Jon Gann wants to be on TV. Specifically, the upcoming reality show On the Lot, created by Steven Spielberg and Mark Burnett (Survivor, etc.). To that end, the filmmaker created a Web site, Put Jon on TV, excoriating exhorting people to vote for him.

The show pits filmmakers against each other for a supposed $1 million production deal, each potential Scorcese creating instant movies based on assigned criteria (genre, prop, character, etc.), the same premise as D.C.’s 48 Hour Film Project. Gann, a director, graphic designer, and creator of the DC Shorts festival (which City Paper is a sponsor of), notes that the program is “basically 48 Hours ripped off, and it’s something I’ve excelled at in the past. And I thought, Wow, why wouldn’t I do this?

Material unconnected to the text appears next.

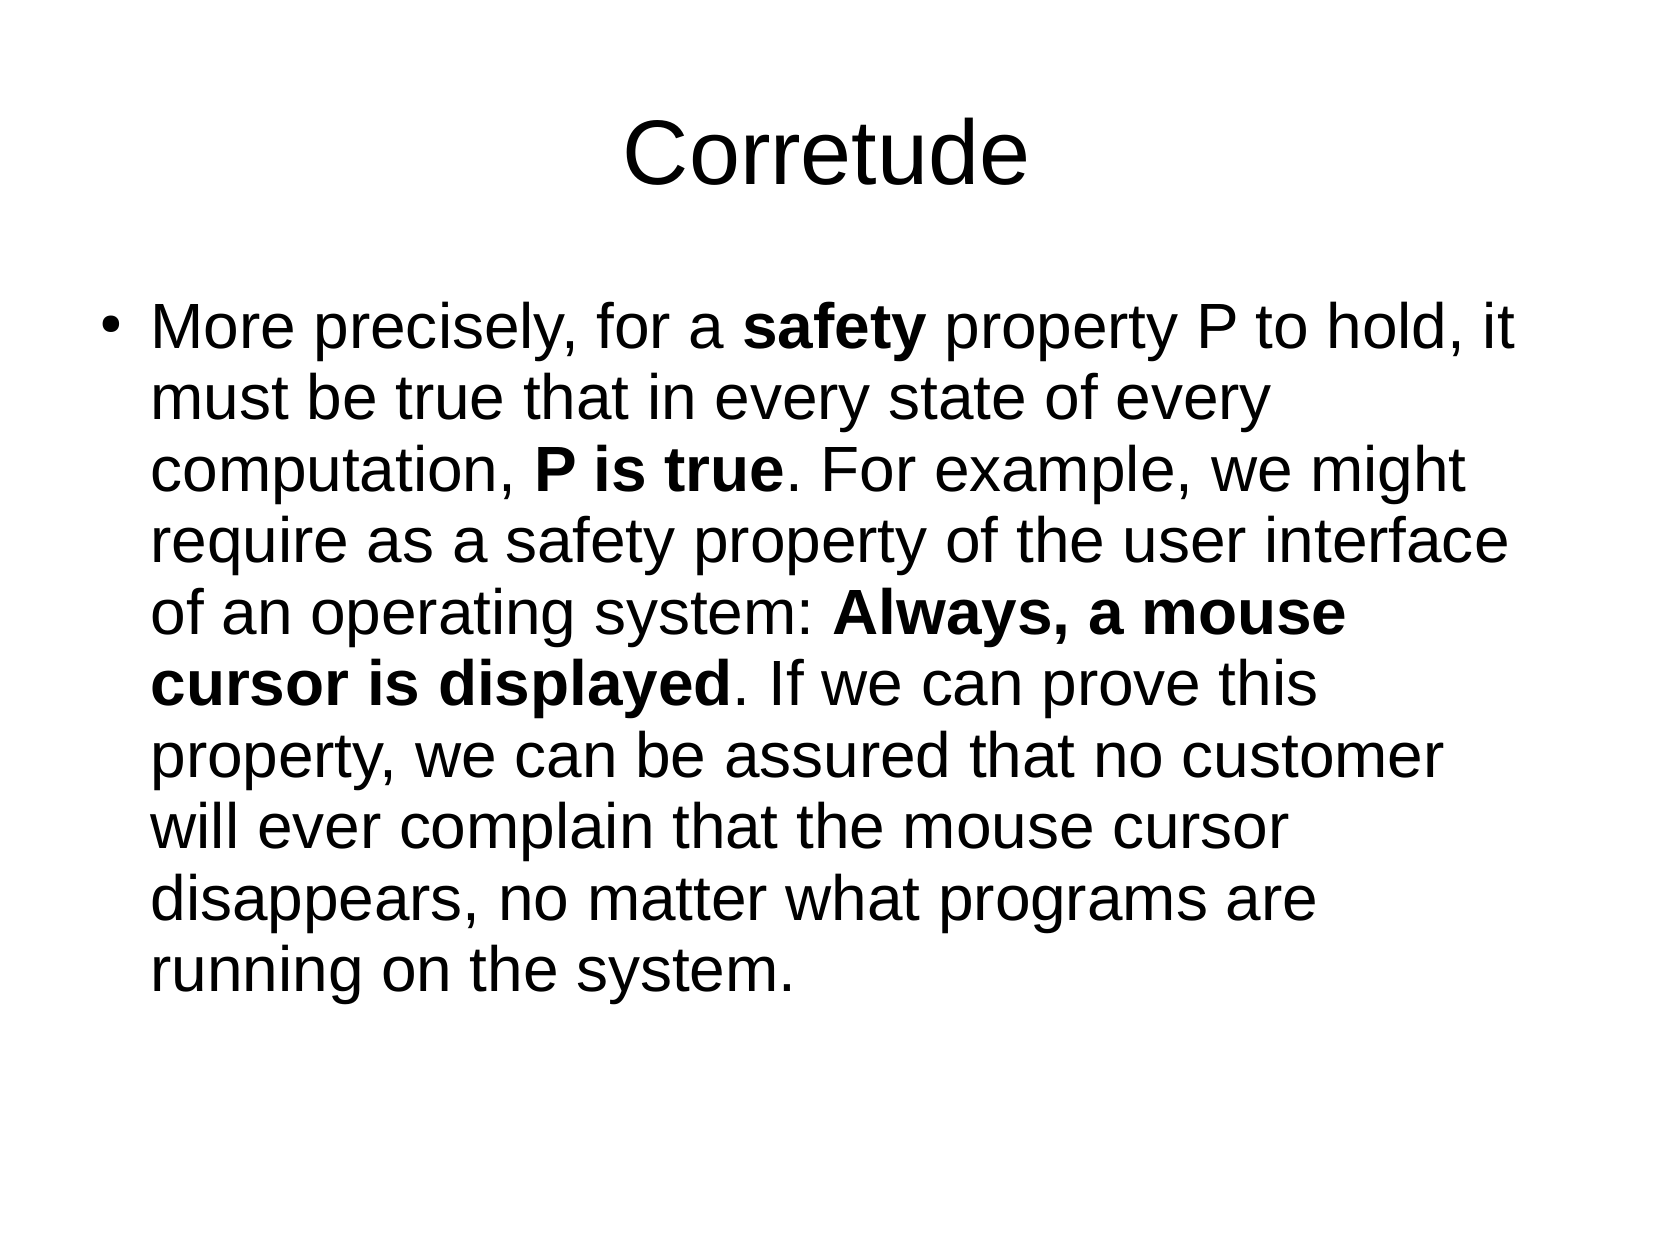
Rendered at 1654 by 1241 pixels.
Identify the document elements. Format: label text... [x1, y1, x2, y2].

list More precisely, for a safety property P to hold, it must be true that in every state of every computation, P is true. For example, we might require as a safety property of the user interface of an operating system: Always, a mouse cursor is displayed. If we can prove this property, we can be assured that no customer will ever complain that the mouse cursor disappears, no matter what programs are running on the system. [82, 290, 1538, 1010]
title Corretude [82, 49, 1571, 257]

The 40-year-old Gann applied “under the premise that I’m older, but I’m a community builder, I believe in short film, I run a festival, blah blah blah, I see hundreds of films, so therefore I’d be an ideal candidate as someone who understands the craft of filmmaking. I may not be the world’s best director, but I understand what audiences want.”

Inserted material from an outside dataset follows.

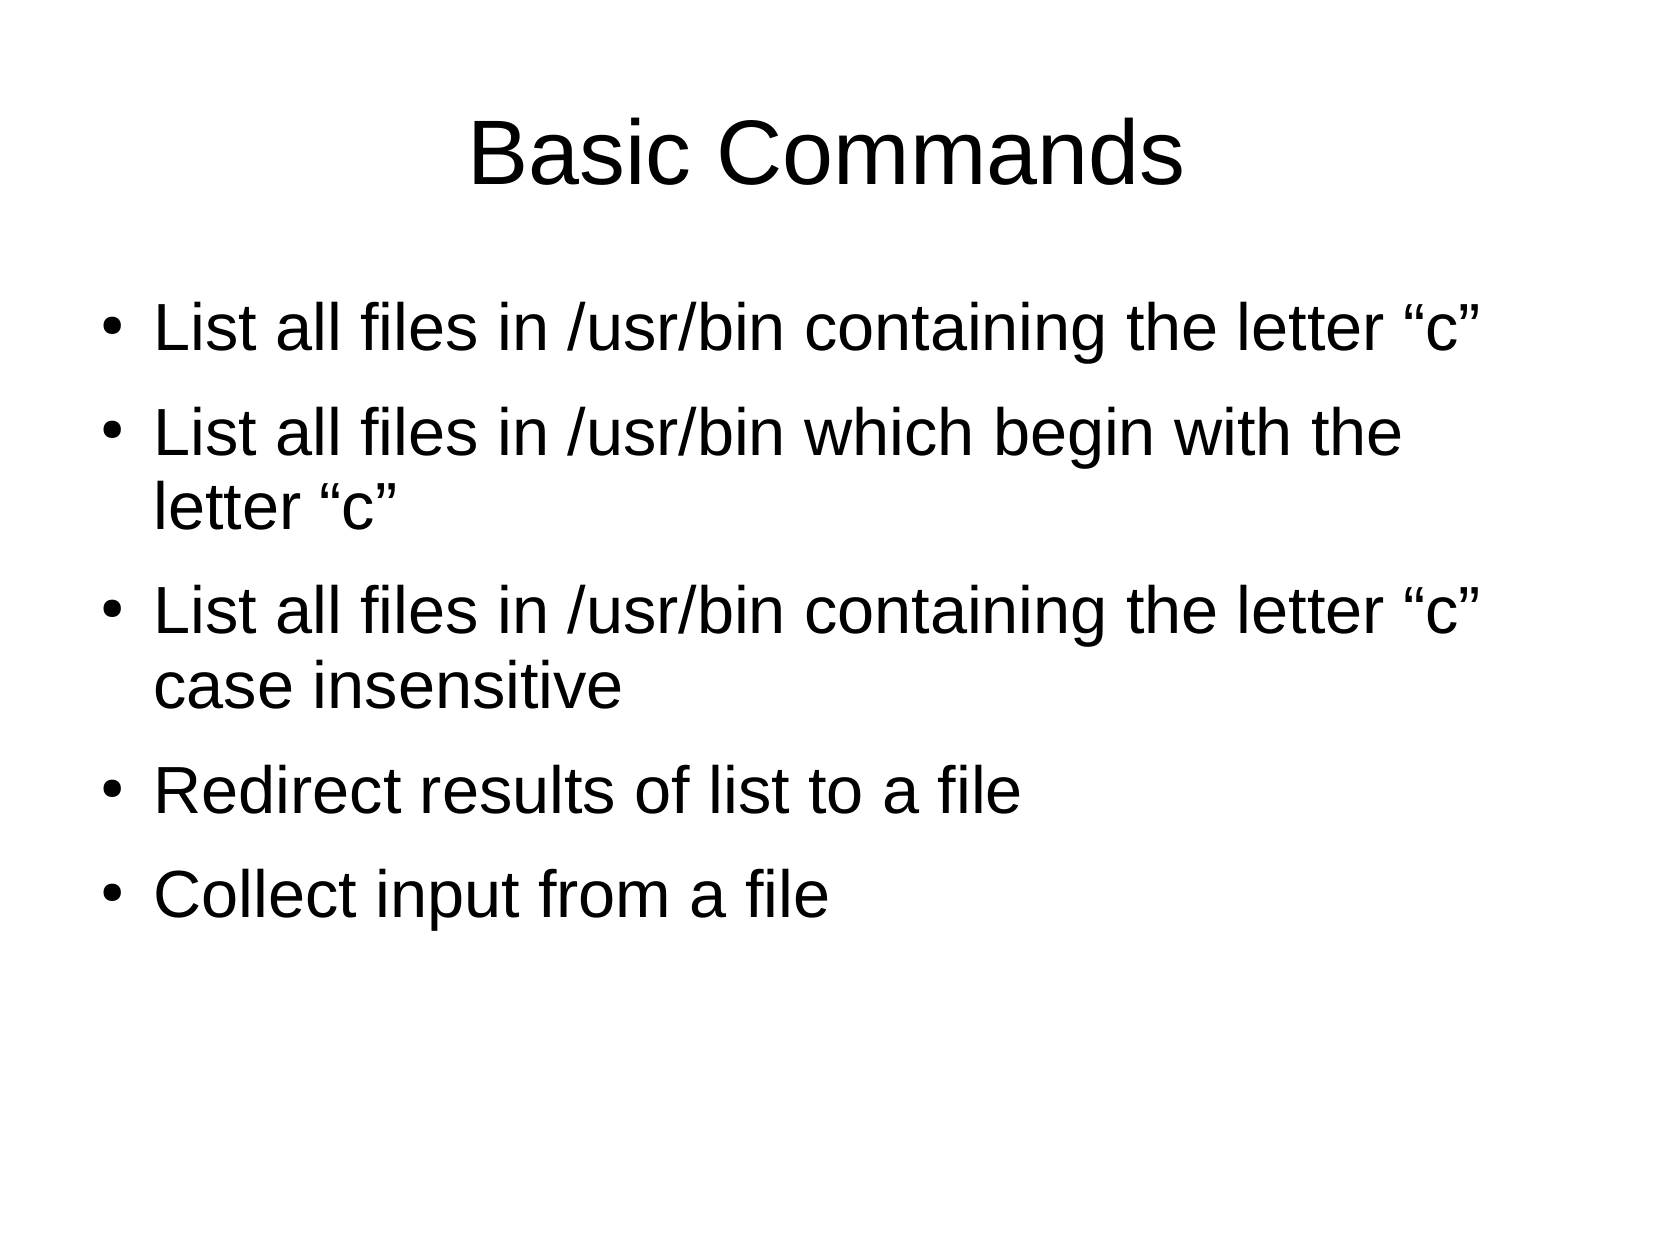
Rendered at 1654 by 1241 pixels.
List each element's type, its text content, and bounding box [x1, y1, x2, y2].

list List all files in /usr/bin containing the letter “c” List all files in /usr/bin which begin with the letter “c” List all files in /usr/bin containing the letter “c” case insensitive Redirect results of list to a file Collect input from a file [82, 290, 1571, 1010]
title Basic Commands [82, 49, 1571, 257]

The show’s hopefuls are asked to submit an under-five-minute example of their work. Gann submitted his 2004 48 Hour award-winning flick Signs four months ago. For reasons unclear, it didn’t show up on the site until earlier this week, putting Gann way behind the “vote-for-me” curve.

“My plan was to e-mail everyone I knew and get a lot of press out of it and have everyone vote for me so I could walk into the interview and say, ‘Hey, look—-I have 1,000 views!'” I was going to have postcards made. I was going to hand them out in the subway going, ‘Vote for me! Vote for me!’ I put that on the back burner, ’cause I didn’t know what was going on, or if it was every going on.”

But Gann is not giving up yet.

“I have a B plan that I can’t really talk about yet,” he says, explaining only, “My B plan would actually keep me in Washington and have me sort of working on the show at the same time. We shall see.”